BOOK A Simple Twist of Fate: Bob Dylan and the Making of Blood on the Tracks, by Andy Gill and Kevin Odegard (2004) Everything you could want to know about the making of one masterpiece, from the influential breakdown of Dylan's marriage to the understandable bitterness of the musicians who helped define the project but continue to be left off the album credits.

FOR ABSOLUTELY NO ONE

Bob Dylan - Self Portrait Self Portrait (1970) "What is this s---?" Greil Marcus famously wondered in Rolling Stone at the time. Answer: a motley, seemingly random assortment of cutesy curios, covers, and live tracks intended to throw worshippers off the scent of brilliance.

Street Legal (1978) Released just before he found God, this suggests he was profoundly in need of some kind of born-again experience. Cloying female backing vocals fatally sandbag a set of so-so post-divorce material.

Dylan & the Dead (1988) A marriage made in a surprisingly unheavenly place, with each party bringing out the other's sloppy somnambulism. Almost any concert bootleg you could pick up handily beats this (and 1979's At Budokan and 1984's Real Live are almost as lame).

Down in the Groove (1988) Fans debate whether this or 1986's equally undercooked Knocked Out Loaded represents Dylan's studio nadir. Notice we didn't say passionately debate.

Under the Red Sky (1990) Produced by Don and David Was with a musical cast including George Harrison, Slash, Elton, and Stevie Ray Vaughn. What could go wrong? Everything, actually, with Dylan phoning in his weakest batch of material ever, defended by a few stalwarts as "nursery-rhyme-inspired." Mother Goose sued.

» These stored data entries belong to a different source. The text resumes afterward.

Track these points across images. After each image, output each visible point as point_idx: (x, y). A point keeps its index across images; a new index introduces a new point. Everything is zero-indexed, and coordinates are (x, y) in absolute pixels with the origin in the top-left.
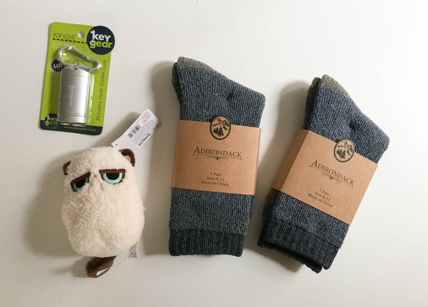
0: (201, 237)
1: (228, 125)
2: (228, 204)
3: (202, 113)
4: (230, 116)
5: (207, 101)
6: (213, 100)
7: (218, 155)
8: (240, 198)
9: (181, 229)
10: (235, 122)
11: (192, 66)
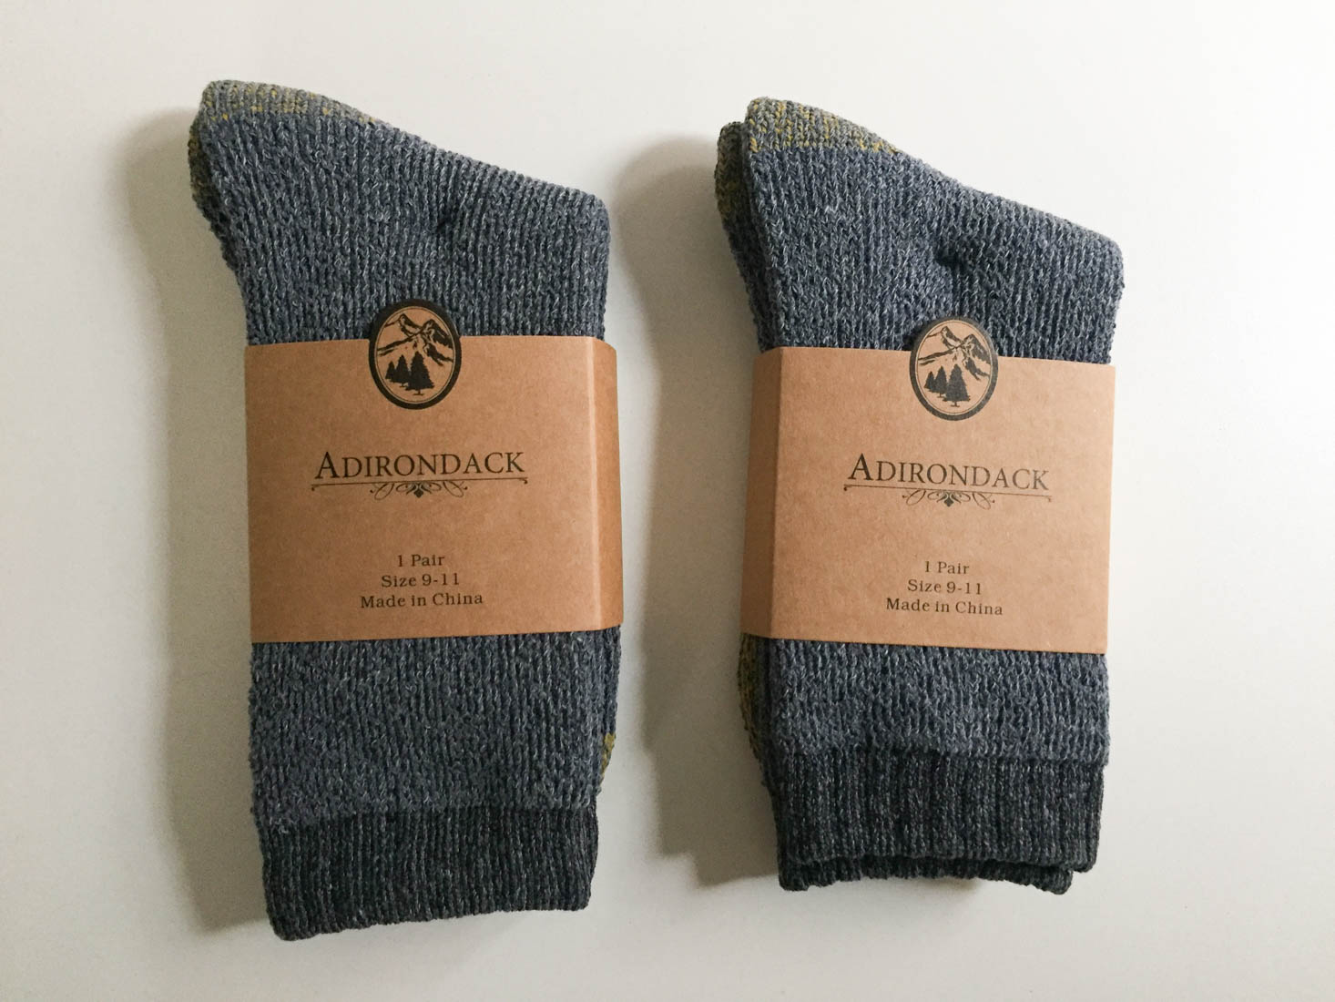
0: (393, 845)
1: (446, 342)
2: (489, 687)
3: (328, 304)
4: (450, 300)
5: (342, 248)
6: (371, 241)
7: (421, 473)
8: (542, 651)
9: (300, 822)
10: (477, 323)
11: (260, 109)
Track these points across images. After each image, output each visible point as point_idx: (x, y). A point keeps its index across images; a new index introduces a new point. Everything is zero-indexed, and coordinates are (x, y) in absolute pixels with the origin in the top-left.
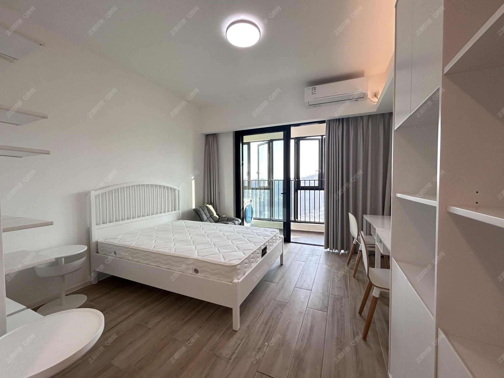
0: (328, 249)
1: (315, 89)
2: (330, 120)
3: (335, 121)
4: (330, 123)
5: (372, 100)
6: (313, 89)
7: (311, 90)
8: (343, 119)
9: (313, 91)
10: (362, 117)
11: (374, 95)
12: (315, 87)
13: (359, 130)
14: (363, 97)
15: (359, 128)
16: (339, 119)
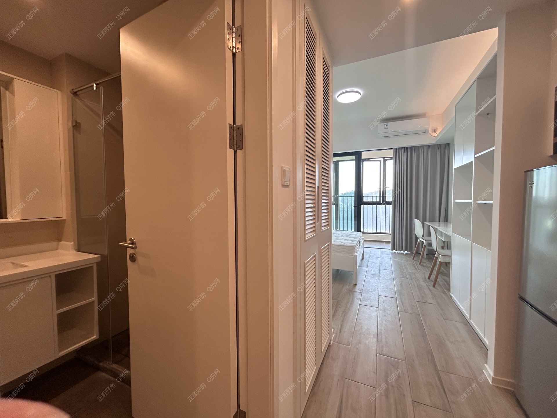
0: (394, 251)
1: (387, 125)
2: (396, 148)
3: (401, 149)
4: (396, 150)
5: (432, 134)
6: (386, 125)
7: (384, 125)
8: (407, 148)
9: (385, 127)
10: (423, 147)
11: (433, 130)
12: (387, 124)
13: (420, 155)
14: (426, 132)
15: (420, 154)
16: (404, 148)
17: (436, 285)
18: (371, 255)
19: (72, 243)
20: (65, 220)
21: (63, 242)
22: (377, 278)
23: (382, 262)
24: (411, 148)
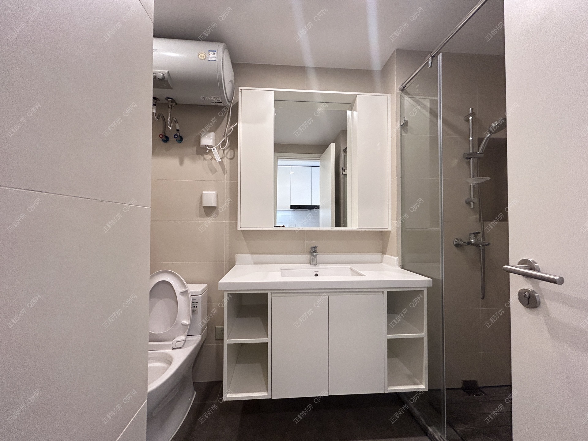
19: (397, 258)
20: (390, 231)
21: (387, 256)
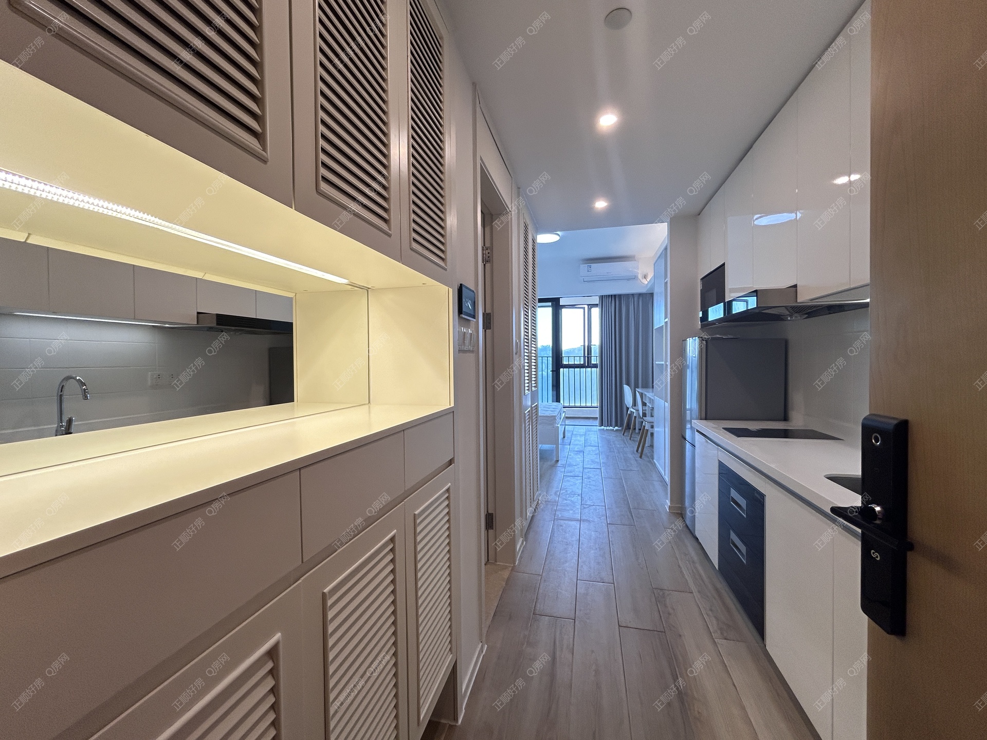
0: (603, 427)
1: (590, 267)
2: (603, 295)
3: (608, 296)
4: (602, 297)
5: (643, 281)
6: (588, 267)
7: (586, 267)
8: (615, 296)
11: (643, 276)
12: (590, 265)
13: (630, 305)
14: (635, 278)
16: (612, 295)
17: (643, 456)
18: (575, 433)
22: (581, 454)
23: (587, 439)
24: (620, 296)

The 30th Anniversary Concert Celebration (1993) The most memorable moment of this all-star tribute concert -- Sinead O'Connor getting booed off the stage -- isn't included, though we do get a lot of the respectful classic-rock homage usually reserved for the recently deceased.

DVD Masked and Anonymous (2003) Director Larry Charles was a Seinfeld vet, but it took a Dylan vanity project to really make something about nothing. There are a few funny one-liners in this all-star art-house fiasco, but mostly you long for the more disciplined and purposeful days of his botched 1978 flick, Renaldo & Clara.

BOOK Tarantula (1971) A random chapter opening from Dylan's sole "novel," better described as an epic poem: "back betty, black bready blam de lam! bloody had a baby blam de lam!" Recently republished, due to no particular blam de-lam-mand.